Unable to parse pptx file on linux

Island.io · October 6, 2022, 4:10pm

Hello,
Recently I am encountering an error when trying to extract text from a pptx file on linux. (the same code works fine on osx)

The exception stack trace is:
“exception”: "|GroupDocs.Parser.Exceptions.GroupDocsParserException: The type initializer for ‘Gdip’ threw an exception.\n at \u0005\u0019\u0005.\u0002(Stream \u0002, LoadOptions \u0003)\n at \u000e\u0018\u0005.\u0002()\n at \u000e\u0018\u0005.\b\u0015\u0003\u0003\u0019\u0003\u0019\u0002()\n at GroupDocs.Parser.Options.DocumentInfo.get_PageCount()

it happens when calling to “parser.GetDocumentInfo().PageCount” or to “parser.GetText()”
Im using the .net version of groupdocs.parser with the following spec:
OS: Ubuntu debian Jammy 22.04.1
Groupdocs.Parser package version: 22.8.0

The same code on linux is able to parse docx / xls and other doc types successfully.
I attached the pptx file that I am doing my tests on.

Will appreciate your help on this matter, thanks.

samplepptx.pptx.zip (395.9 KB)

atir.tahir · October 6, 2022, 7:56pm

@Island.io

Could you please share the sample code/application as well?

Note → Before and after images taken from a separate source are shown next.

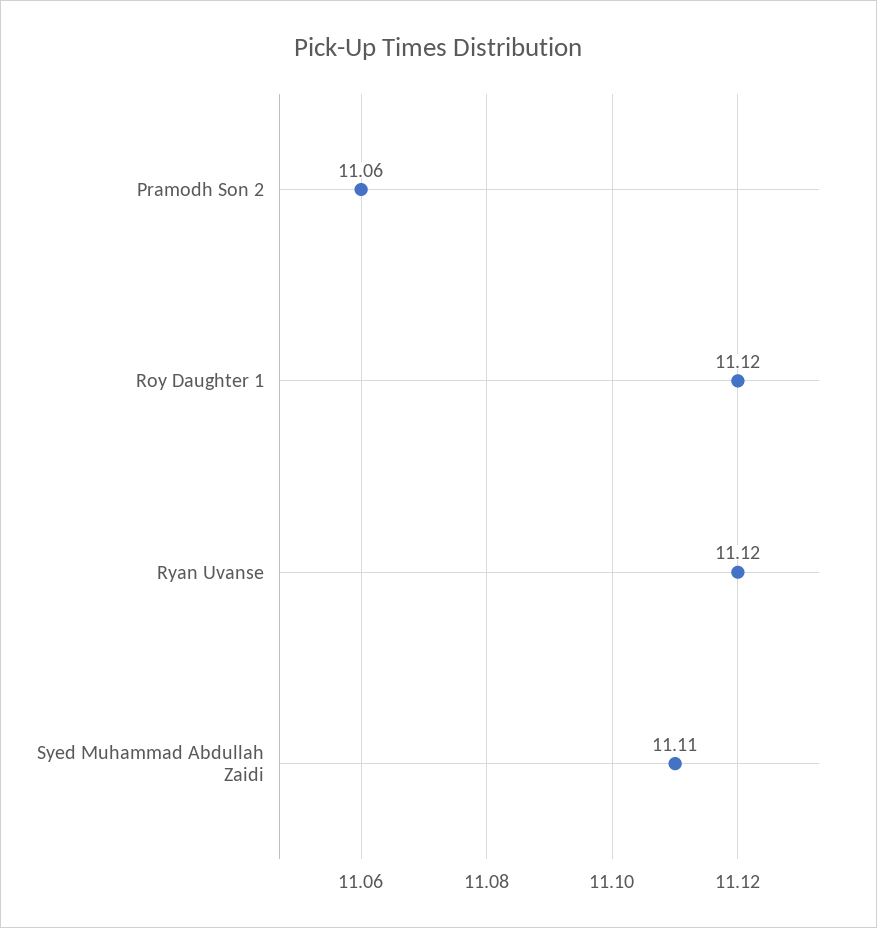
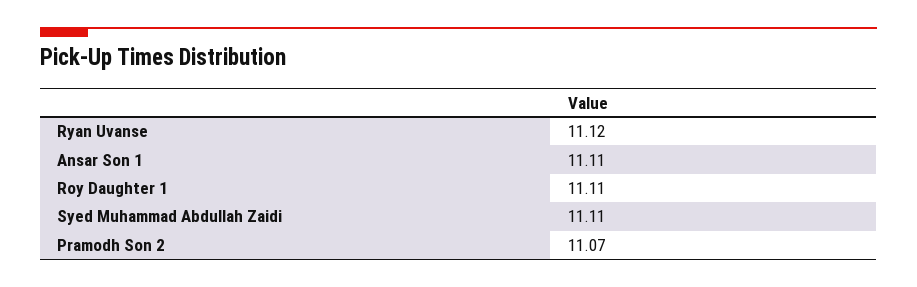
Pramodh Son 2: 11.06 -> 11.07
Roy Daughter 1: 11.12 -> 11.11
Ansar Son 1: none -> 11.11

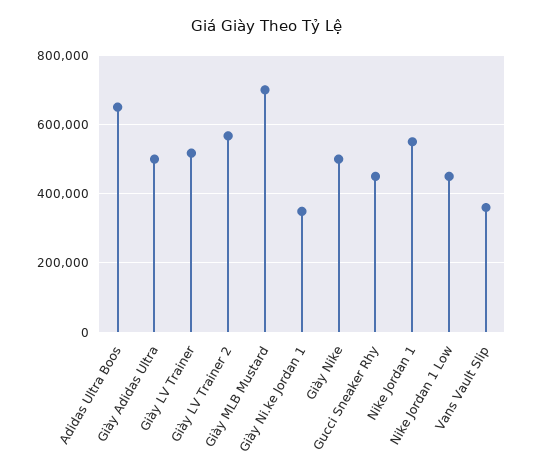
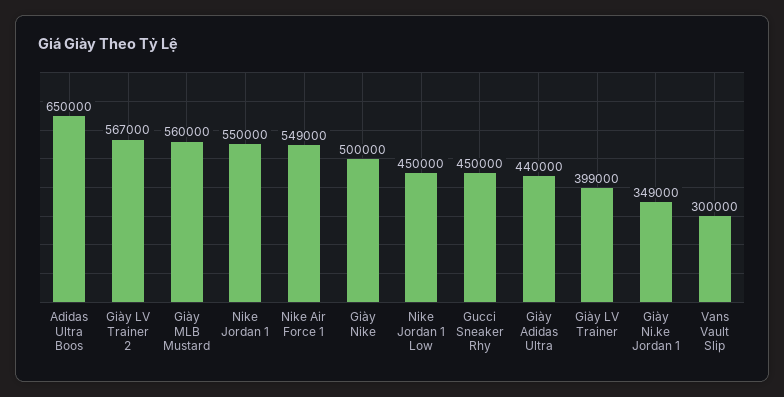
Giày Adidas Ultra: 500000 -> 440000
Giày LV Trainer: 520000 -> 399000
Giày MLB Mustard: 700000 -> 560000
Vans Vault Slip: 360000 -> 300000
Nike Air Force 1: none -> 549000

Island.io · October 7, 2022, 6:57pm

public string ExtractTextFromFile(Stream fileStream) {
try {
using var parser = new Parser(fileStream);
if (!parser.Features.TextPage && parser.Features.Text) {
return GetTextFromTxtFiles(parser);
}
return GetTextFromDocument(parser);
}
catch (GroupDocs.Parser.Exceptions.UnsupportedDocumentFormatException) {
return string.Empty;
}
}

private string GetTextFromTxtFiles(Parser parser) {
    using var reader = parser.GetText();
    if (reader == null)
        throw new Exception("group docs extractor could not get text from file");
    return reader.ReadToEnd();
}

private string GetTextFromDocument(Parser parser) {
    var text = new StringBuilder();
    var docInfo = parser.GetDocumentInfo();
    for (var pageNumber = 0; pageNumber < docInfo.PageCount; pageNumber++) {
        foreach (var textArea in GetTextAreas(parser, pageNumber)) {
            text.Append(TrimMultiSpace.Replace(textArea.Text.Trim(), " ") + " ");
        }
    }
    return text.ToString();
}

private static IEnumerable<PageTextArea> GetTextAreas(Parser parser, int pageNumber) {
    return parser.GetTextAreas(pageNumber).SelectMany(GetTextAreas);
}

private static IEnumerable<PageTextArea> GetTextAreas(PageTextArea area) {
    if (area.Areas.Count == 0) yield return area;

    foreach (var textArea in area.Areas.SelectMany(GetTextAreas).AsEnumerable()) {
        yield return textArea;
    }

}

atir.tahir · October 7, 2022, 8:56pm

@Island.io

Thanks for the details. We are investigating this issue. Your investigation ticket ID is PARSERNET-1938.

atir.tahir · October 11, 2022, 10:46am

@Island.io

In order to use GroupDocs.Parser for .Net on Linux the following packages should be installed:

libgdiplus package
libc6-dev package
package with Microsoft compatible fonts: ttf-mscorefonts-installer. (e.g. sudo apt-get install ttf-mscorefonts-installer)

After successfully installation of these packages. Let us know if issue persists.

Island.io · October 11, 2022, 11:18am

That solved the issue.
Thanks

atir.tahir · October 11, 2022, 11:31am

@Island.io

Glad to know that the issue is resolved.